If a law enforcement officer has reasonable cause to believe that a person whom the officer is authorized to arrest is present on any private premises, the officer may upon identifying the officer as such, demand that the officer be admitted to such premises for the purpose of making the arrest. If such demand is not promptly complied with, the officer may thereupon enter such premises to make the arrest, using such force as is reasonably necessary.

(Emphasis added.)

. Additionally, even though specific reference to "damage to property” is found in the takings clauses of the California, see Cal. Const, art. I, § 19, Georgia, see Ga. Const, art. I, § 3, para. 1, and Oklahoma Constitutions, see Okla. Const, art. II, § 24, courts in those states have concluded that damage to private property caused by law enforcement officers while performing their official duties does not constitute a taking of private property. See Customer Co., 41 Cal.Rptr.2d 658, 895 P.2d at 913; McCoy, 148 S.E.2d at 905; Sullivant, 940 P.2d at 226.

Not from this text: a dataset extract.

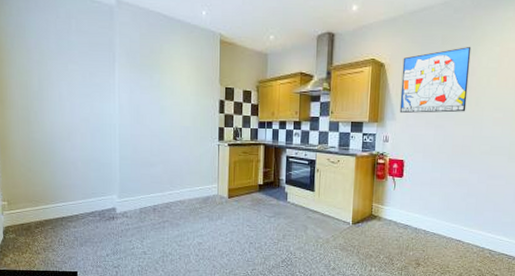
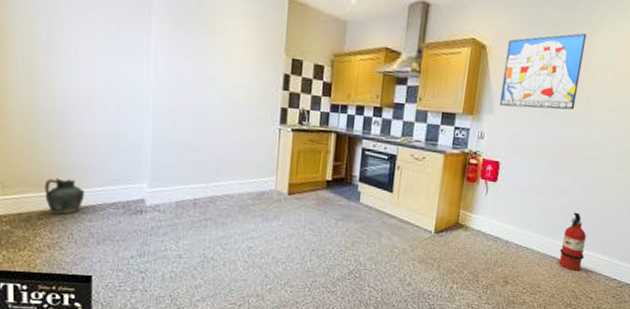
ceramic jug: none [40,195,70,223] -> present [45,178,84,215]
fire extinguisher: none [464,200,487,252] -> present [559,212,586,271]

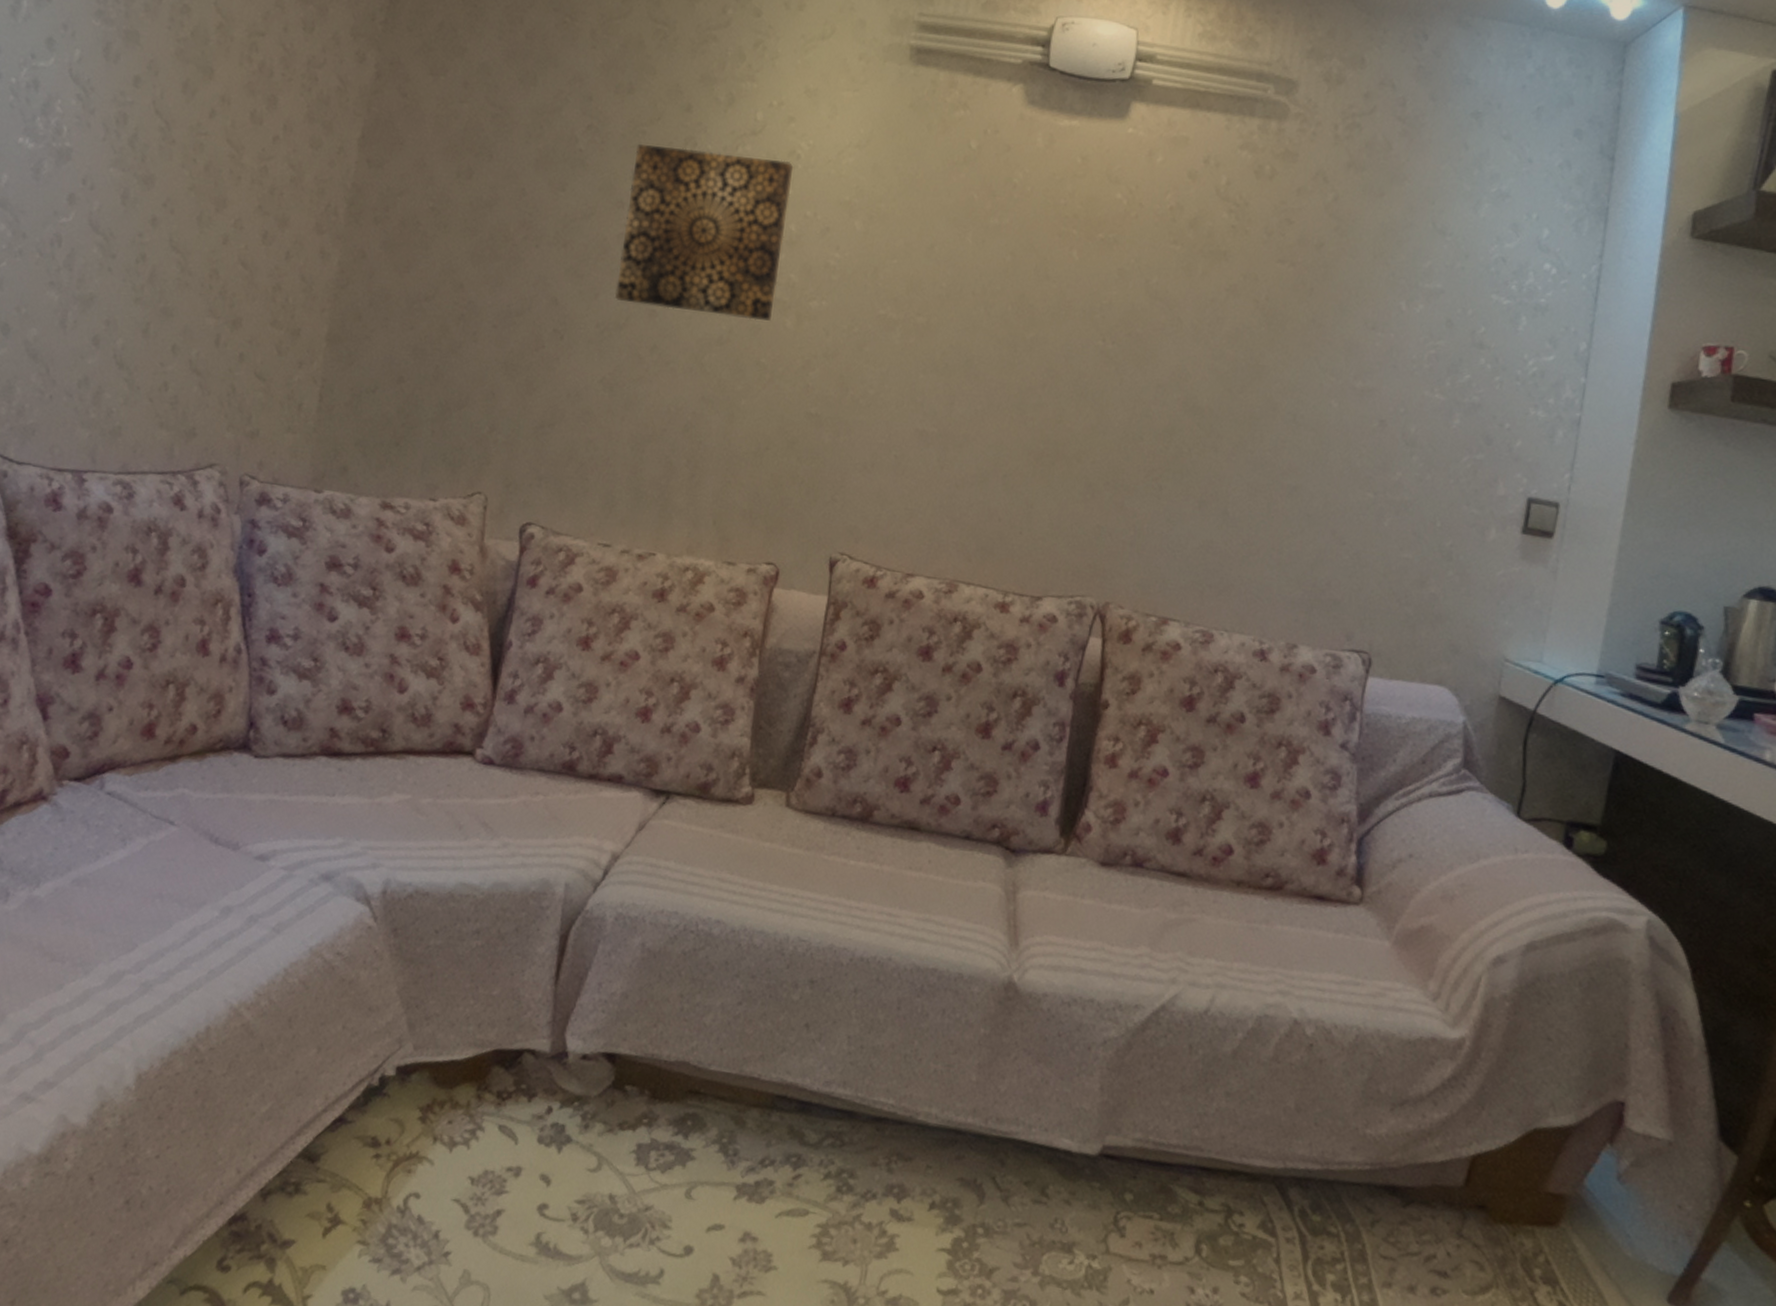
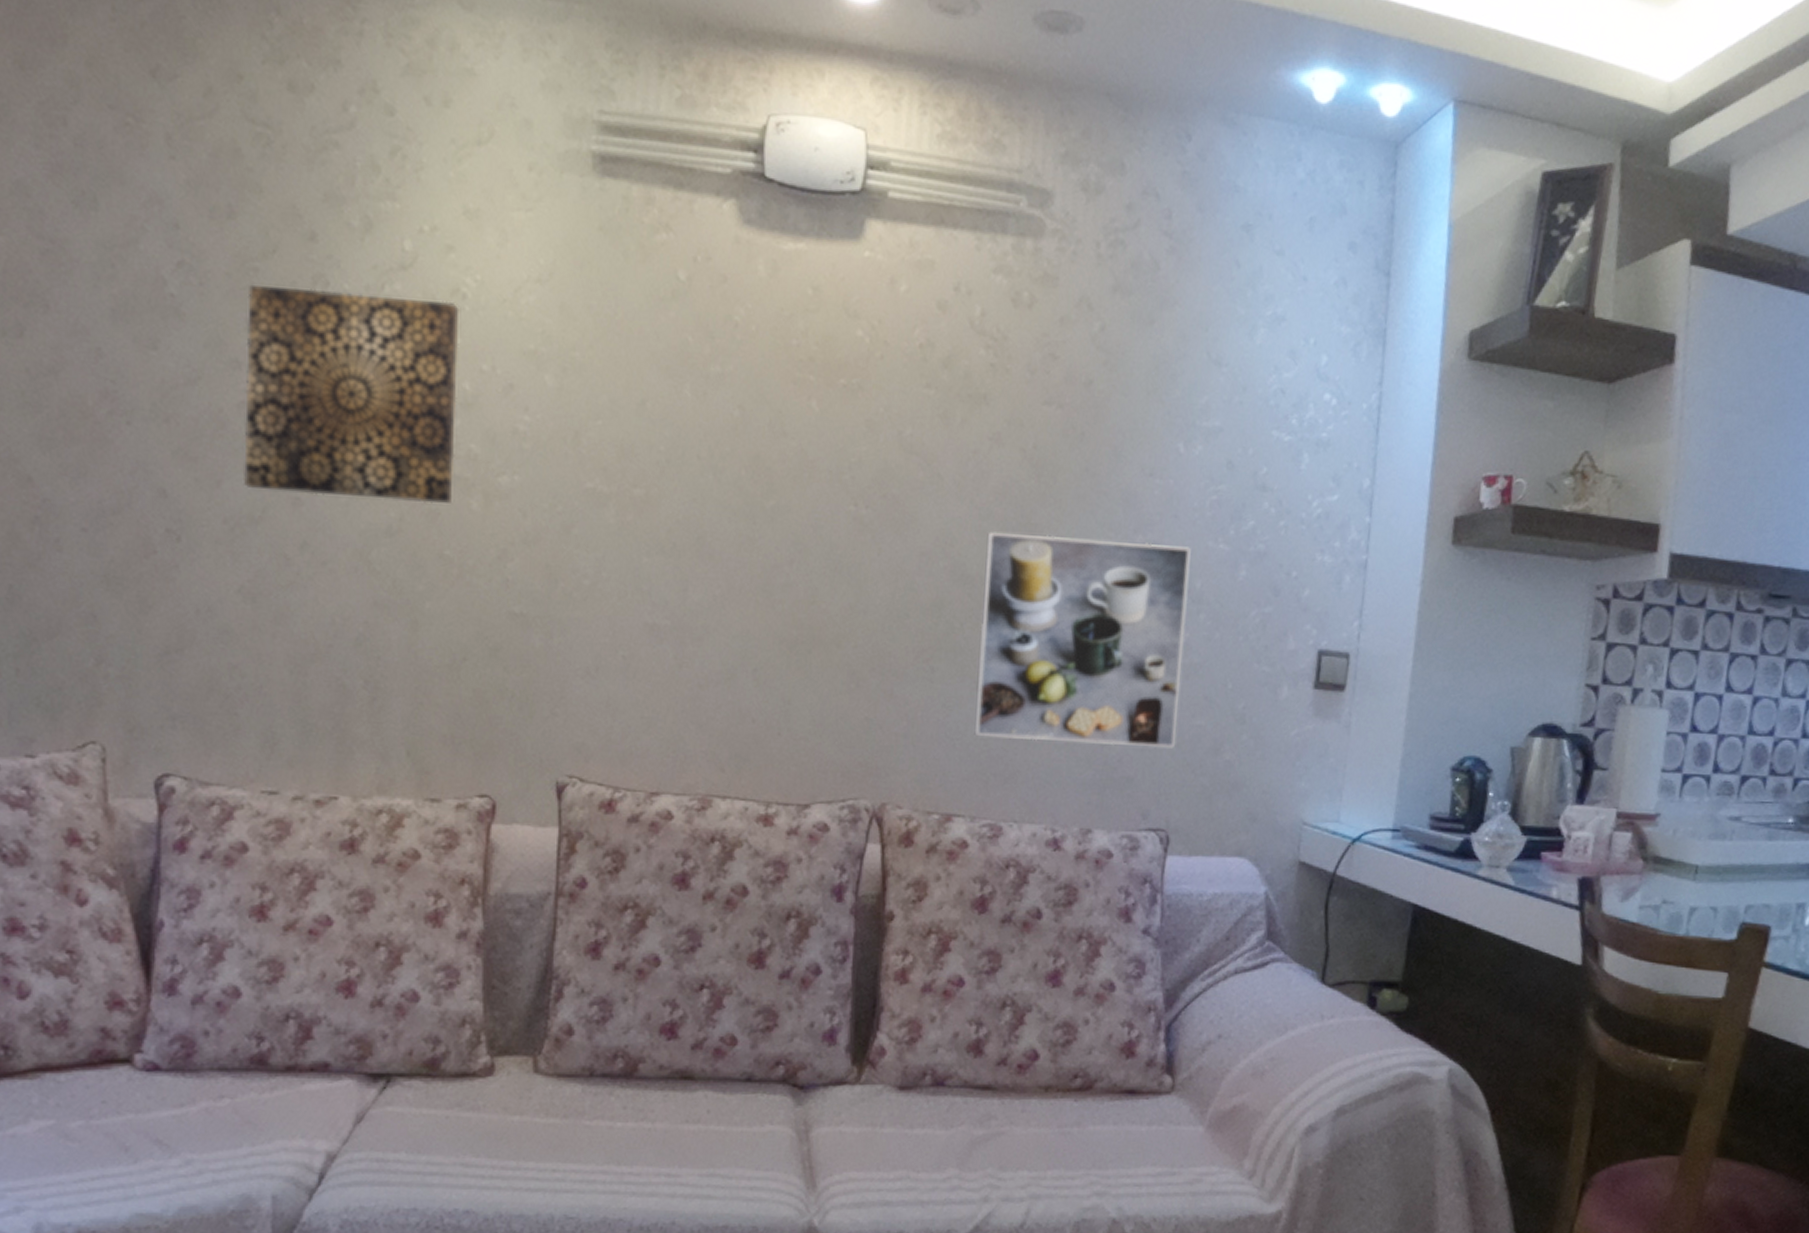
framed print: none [1194,370,1408,578] -> present [974,531,1191,749]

Cases from some jurisdictions have reached a contrary result. See Wegner v. Milwaukee Mut. Ins. Co., 479 N.W.2d 38, 41-42 (Minn.1991) (holding that damage caused to property by police in the course of apprehending a suspect is damage within the language of Minnesota Constitution for which compensation must be paid); Steele v. City of Houston, 603 S.W.2d 786, 791 (Tex.1980) (holding that plaintiffs stated a claim for compensation under Texas Constitution for damage caused by police officers to property while trying to capture escaped prisoners who took refuge in plaintiff's home); Wallace v. City of Atlantic City, 257 N.J.Super. 404, 608 A.2d 480, 483 (Law Div.1992) (holding that landlord whose property was destroyed during the execution of a search warrant was entitled to compensation under New Jersey Constitution). The Wegner and Steele cases can be distinguished from the present case, however, based on the fact that the Minnesota and Texas Constitutions contain language different from our Iowa Constitution.- See Wegner, 479 N.W.2d at 40 (Article I, section 13 of Minnesota Constitution states "[p]rivate property shall not be taken, destroyed or damaged for public use without just compensation first paid or secured.”); Steele, 603 S.W.2d at 791 (Article I, section 17 of the Texas Constitution states ”[n]o person’s property shall be taken, damaged or destroyed ... without adequate compensation being made,....").